It isn’t at all uncommon for teams with two great forwards to play them on separate lines. Pavel Datsyuk has played 4,500-odd minutes for Detroit over the last five seasons; only a third of them were spent on the same line as Henrik Zetterberg. It’s a similar story in Chicago, where Jonathan Toews has spent about 40 percent of his time playing with Patrick Kane and the other 60 percent playing with someone else.
Taylor Hall is one of the best players in the league, but for the last couple of seasons he’s been the only great forward in Edmonton. Now, Ryan Nugent-Hopkins is showing signs that he may be ready to take the jump. That leaves Dallas Eakins facing the same choice that Mike Babcock and Joel Quenneville face: Does he keep the duo together, or split them up?
Arguments For and Against
There are some valid arguments in favour of keeping Hall and Nugent-Hopkins together. Playing them on the same line enables Dallas Eakins to transition between even-strength and power play situations with ease, because the two would play together in both. It allows him to have one super-powered line that will be extremely difficult for opponents to contain and further to load a ton of minutes on that unit. Further, the two have obvious chemistry and there’s some folly in abandoning the bird in hand to go after the two in the bush.
On the other hand, the Oilers are pretty middle of the pack in terms of goal-scoring and they’ve been worse than that over the last few seasons. Splitting the two up creates matchup problems for the opposition, which now has to find a way to contain two stars on two different lines. It can also be a way to get the most out of a team’s support players, four of which now get to play with one of Hall or Nugent-Hopkins. Rather than Jordan Eberle being the sole beneficiary, all of a sudden Nail Yakupov or Benoit Pouliot or David Perron get a chance to play with game-breaking talent.

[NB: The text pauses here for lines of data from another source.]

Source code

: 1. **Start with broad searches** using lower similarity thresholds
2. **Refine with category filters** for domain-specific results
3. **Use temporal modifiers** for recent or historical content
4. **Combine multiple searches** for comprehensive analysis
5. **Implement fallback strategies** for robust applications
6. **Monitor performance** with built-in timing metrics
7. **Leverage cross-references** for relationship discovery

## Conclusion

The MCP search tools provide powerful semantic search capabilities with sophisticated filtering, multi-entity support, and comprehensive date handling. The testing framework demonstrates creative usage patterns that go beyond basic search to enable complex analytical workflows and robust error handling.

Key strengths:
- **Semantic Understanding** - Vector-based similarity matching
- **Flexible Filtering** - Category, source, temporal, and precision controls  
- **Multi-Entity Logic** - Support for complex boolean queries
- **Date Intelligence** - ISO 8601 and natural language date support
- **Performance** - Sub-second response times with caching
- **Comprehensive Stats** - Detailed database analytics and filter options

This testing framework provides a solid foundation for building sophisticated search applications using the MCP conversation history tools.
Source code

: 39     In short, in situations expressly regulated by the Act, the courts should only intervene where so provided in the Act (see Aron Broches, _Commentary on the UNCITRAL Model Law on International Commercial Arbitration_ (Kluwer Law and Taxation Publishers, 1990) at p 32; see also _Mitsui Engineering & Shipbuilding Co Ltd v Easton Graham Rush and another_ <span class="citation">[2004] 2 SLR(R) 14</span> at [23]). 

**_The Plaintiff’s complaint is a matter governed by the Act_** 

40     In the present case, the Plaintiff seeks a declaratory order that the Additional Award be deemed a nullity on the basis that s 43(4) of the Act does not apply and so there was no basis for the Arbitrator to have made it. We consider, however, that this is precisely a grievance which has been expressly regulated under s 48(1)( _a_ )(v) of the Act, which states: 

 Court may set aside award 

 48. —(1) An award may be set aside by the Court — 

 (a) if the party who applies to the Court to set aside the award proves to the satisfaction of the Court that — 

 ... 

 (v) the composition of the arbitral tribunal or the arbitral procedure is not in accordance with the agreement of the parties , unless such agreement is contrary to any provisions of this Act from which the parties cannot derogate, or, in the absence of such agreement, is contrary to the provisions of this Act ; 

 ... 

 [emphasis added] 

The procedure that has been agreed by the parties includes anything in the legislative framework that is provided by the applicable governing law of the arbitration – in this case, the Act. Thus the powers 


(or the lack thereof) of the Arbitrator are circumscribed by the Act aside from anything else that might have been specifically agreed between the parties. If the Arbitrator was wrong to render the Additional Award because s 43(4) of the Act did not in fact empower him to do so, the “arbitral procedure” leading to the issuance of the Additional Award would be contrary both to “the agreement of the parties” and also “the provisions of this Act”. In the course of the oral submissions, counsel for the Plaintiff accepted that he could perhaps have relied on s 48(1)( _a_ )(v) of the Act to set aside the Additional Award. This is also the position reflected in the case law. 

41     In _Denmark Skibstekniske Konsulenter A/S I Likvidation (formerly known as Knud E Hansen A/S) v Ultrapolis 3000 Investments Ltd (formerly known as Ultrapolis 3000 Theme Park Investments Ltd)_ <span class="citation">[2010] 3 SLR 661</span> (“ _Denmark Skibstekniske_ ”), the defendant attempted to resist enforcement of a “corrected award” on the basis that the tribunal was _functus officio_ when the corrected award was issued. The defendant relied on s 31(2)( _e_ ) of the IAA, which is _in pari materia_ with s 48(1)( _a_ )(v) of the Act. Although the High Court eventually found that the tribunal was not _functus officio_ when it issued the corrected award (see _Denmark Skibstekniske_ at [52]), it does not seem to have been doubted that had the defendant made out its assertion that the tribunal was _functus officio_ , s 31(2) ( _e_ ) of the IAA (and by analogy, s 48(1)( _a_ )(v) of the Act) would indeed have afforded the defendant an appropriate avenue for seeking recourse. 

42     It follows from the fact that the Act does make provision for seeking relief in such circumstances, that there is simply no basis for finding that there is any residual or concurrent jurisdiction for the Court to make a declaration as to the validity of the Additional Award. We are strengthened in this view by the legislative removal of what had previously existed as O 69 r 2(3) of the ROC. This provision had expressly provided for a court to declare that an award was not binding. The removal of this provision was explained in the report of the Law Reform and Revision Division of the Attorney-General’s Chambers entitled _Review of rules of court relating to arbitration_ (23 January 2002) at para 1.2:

To me, the potential benefits of splitting Hall and Nugent-Hopkins exceed the negatives to a degree large enough to justify running the experiment for a while. Besides which, if the Oilers are down by a goal or two late in a game, Dallas Eakins will always have the option of reuniting his top guns on one power line.
How Would it Work?
With the defensive zone line of Matt Hendricks, Boyd Gordon and Jesse Joensuu playing so well together in such a tough role, it would be utter folly to split that trio up. That leaves nine regular forwards to assemble over three lines:
- LW Taylor Hall
- LW Benoit Pouliot
- LW/RW David Perron
- RW Jordan Eberle
- RW/LW Nail Yakupov
- RW Teddy Purcell
- C Ryan Nugent-Hopkins
- C/RW Mark Arcobello
- C/LW Leon Draisaitl
It seems reasonable to assume that tough minutes are going to follow Hall around; he’s the team’s franchise forward, and sticking him with Leon Draisaitl or Nail Yakupov isn’t going to convince opposition coaches that he isn’t a threat. Because of that, it probably makes sense to give him the strongest possible linemates, which means Jordan Eberle on right wing and probably Mark Arcobello in the middle. I’m not at all convinced that Arcobello is up to the task, but he’s had chemistry with Hall and Eberle before and it beats putting the rookie Draisaitl in that slot.
Pouliot is the most proven five-on-five scorer (in terms of PTS/60) on the roster outside of Hall, Eberle and Nugent-Hopkins, so it makes sense to leave him on Nugent-Hopkins’ wing. On right wing, things aren’t so simple. Nail Yakupov has always seemed like a nice fit for Nugent-Hopkins’ skills but the two have never had much success together. David Perron is certainly a good enough player to deserve a top-six assignment. Teddy Purcell has had success with good players before and has some things in common with Eberle.
It’s probably worth trying Yakupov with Nugent-Hopkins once again, which would leave Leon Draisaitl between veterans David Perron and Teddy Purcell, which is a nice place to try the rookie. If it doesn’t work out, then Yakupov could be bumped back to Draisaitl’s line, with either Perron or Purcell taking his spot on the wing. I’d suggest Purcell, because that leaves everyone in their natural positions and allows Yakupov and Perron to keep working together, and because Perron’s still clearly battling injury.
|Line||Left Wing||Centre||Right Wing|
|Scoring line No. 1||Taylor Hall||Mark Arcobello||Jordan Eberle|
|Scoring line No. 2||Benoit Pouliot||Ryan Nugent-Hopkins||Nail Yakupov/Teddy Purcell|
|Scoring line No. 3||David Perron||Leon Draisaitl||Nail Yakupov/Teddy Purcell|
|Defensive zone line||Matt Hendricks||Boyd Gordon||Jesse Joensuu|
It’s going to be interesting to see what Dallas Eakins does. Even with the centre position a little uncertain, the wingers on this team are good enough that there are plenty of good options at forward. If the Oilers can figure out the defence and the goaltending (a fair-sized ‘if’), they just might be able to make some noise.